Back in November the Tiny Tapeout project opened its doors for the second time. The project is a way to get a (simple) chip design manufactured on actual silicon for a (somewhat) affordable price.
Since I wanted to try my hand at Verilog for some time, naturally I jumped on this opportunity...
At the last possible moment.
TL;DR: I implemented a 5-bit Galois LFSR and a 16-bit CPU in Verilog. The code is here, and a 3D rendered GDS is here.
- Shift into high gear
- The Plan
- We'll fit
- Attempt #1
- Attempt #2 - Reduce RAM
- Attempt #3 - Disable multiplication
- Attempt #4 - Reduce ROM
- Attempt #5 - Absolutely disable multiplication
- Attempt #6 - Streamline PROM
- Attempt #7 - Simplify 7-segment somewhat
- Attempt #8 - Disable multiplication (again)
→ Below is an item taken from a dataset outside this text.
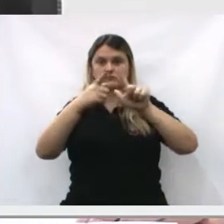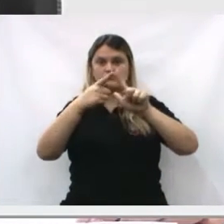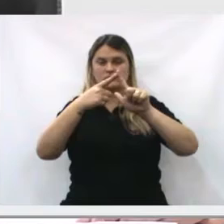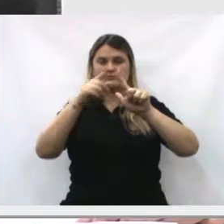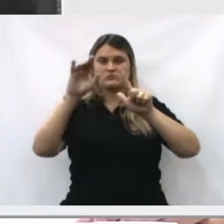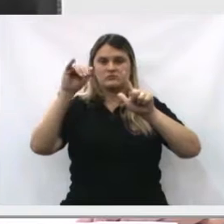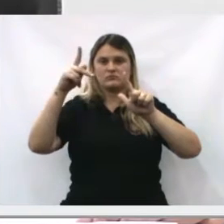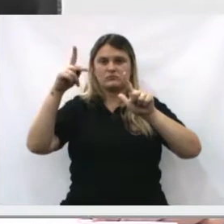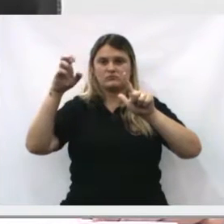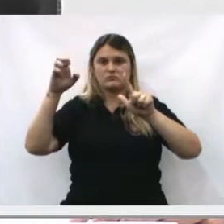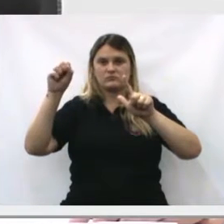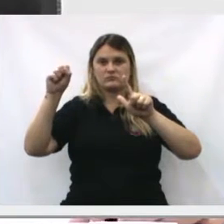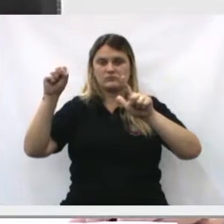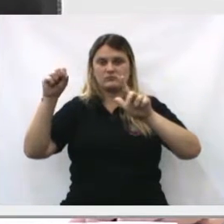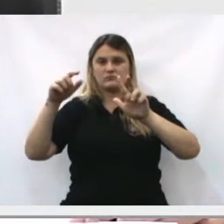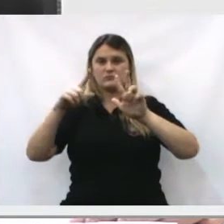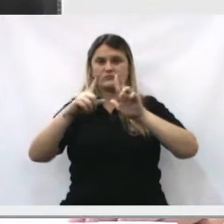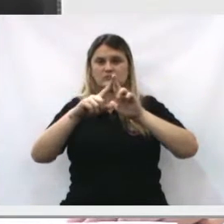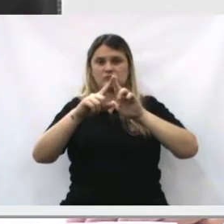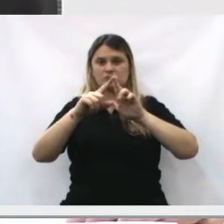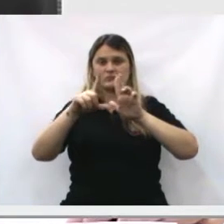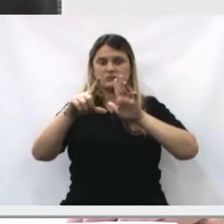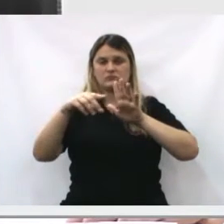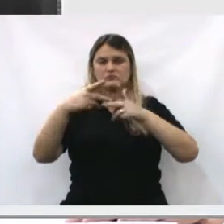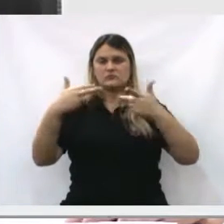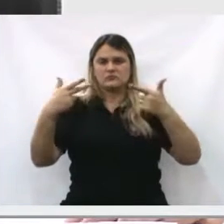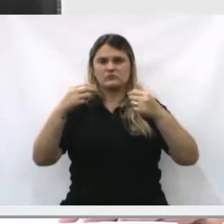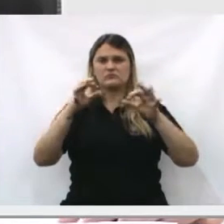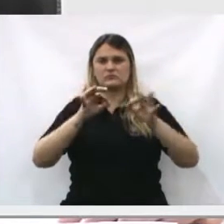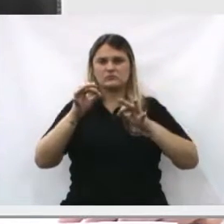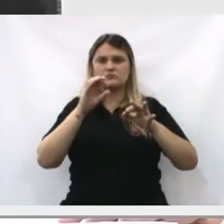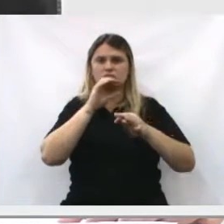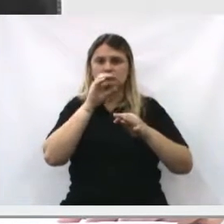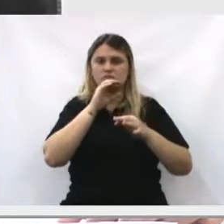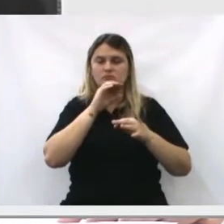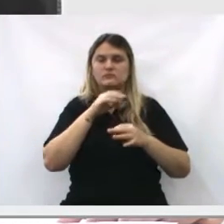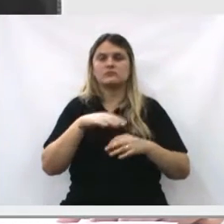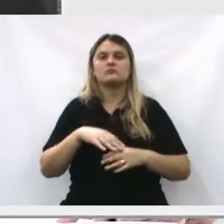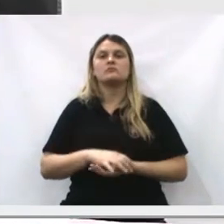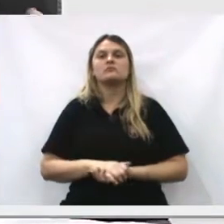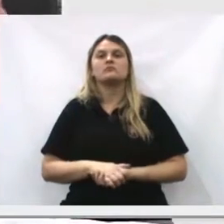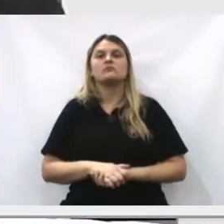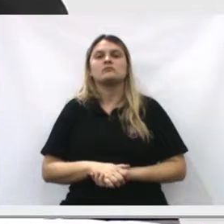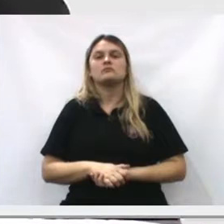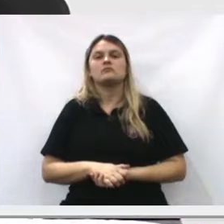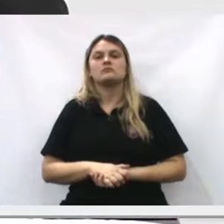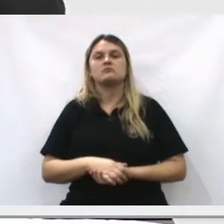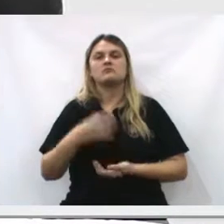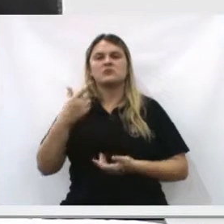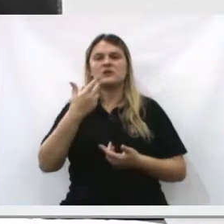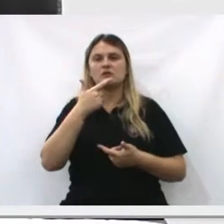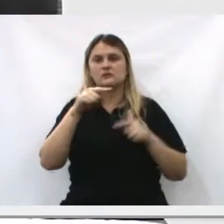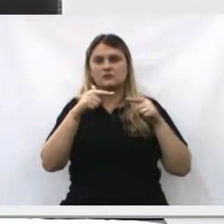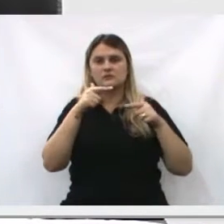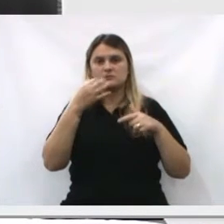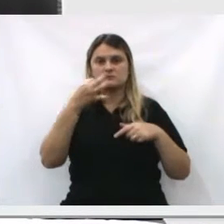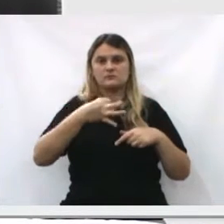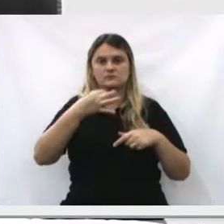Legalidade, impessoalidade, moralidade, publicidade e eficiência. Eu fico pensando assim,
- Attempt #9 - Optimize LFSR assembly, reduce ROM size
- Attempt #10 - Implement XOR instruction
- Attempt #11 - Further optimize LFSR assembly
- Attempt #12 - Downclock
- Attempt #13 - Remove RAM cell
- Attempt #14 - Get rid of loop in LFSR assembly
- Attempt #15 - Get rid of RAM entirely
- Attempt #16 - Cut ROM in half
- Attempt #17 - Further reduce memory
- Attempt #18 - Cut ROM in half
- Appendix: Hack ISA
Shift into high gear
It is evening, November 13th. The submission deadline is November 14th, 19:00. What can I do in two evenings with virtually zero experience in Verilog?
A counter that increments the digit on the 7-segment display every second? I did that once on an FPGA, so that's a no. I want something new.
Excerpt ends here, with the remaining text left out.